*** Data extract Section Begins ***
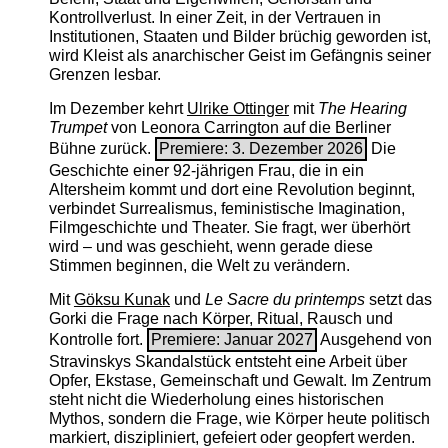
Kontrollverlust. In einer Zeit, in der Vertrauen in
Institutionen, Staaten und Bilder brüchig geworden ist,
wird Kleist als anarchischer Geist im Gefängnis seiner
Grenzen lesbar.
Im Dezember kehrt
Ulrike Ottinger
mit
The ­Hearing
Trumpet
von Leonora Carrington auf die Berliner
Bühne zurück.
Premiere: 3. Dezember 2026
Die
Geschichte einer 92-jährigen Frau, die in ein
Altersheim kommt und dort eine Revolution beginnt,
verbindet Surrealismus, feministische Imagination,
Filmgeschichte und Theater. Sie fragt, wer überhört
wird – und was geschieht, wenn gerade diese
Stimmen beginnen, die Welt zu verändern.
Mit
Göksu Kunak
und
Le Sacre du printemps
setzt das
Gorki die Frage nach Körper, Ritual, Rausch und
Kontrolle fort.
Premiere: Januar 2027
Ausgehend von
Stravinskys Skandalstück entsteht eine Arbeit über
Opfer, Ekstase, Gemeinschaft und Gewalt. Im Zentrum
steht nicht die Wiederholung eines historischen
Mythos, sondern die Frage, wie Körper heute politisch
markiert, diszipliniert, gefeiert oder geopfert werden.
*** Data extract Section Ends ***
Work task:
Gather every line from the entries above that contains the word "wird", and treat uppercase and lowercase as different.

Solution for this task:
wird Kleist als anarchischer Geist im Gefängnis seiner
wird – und was geschieht, wenn gerade diese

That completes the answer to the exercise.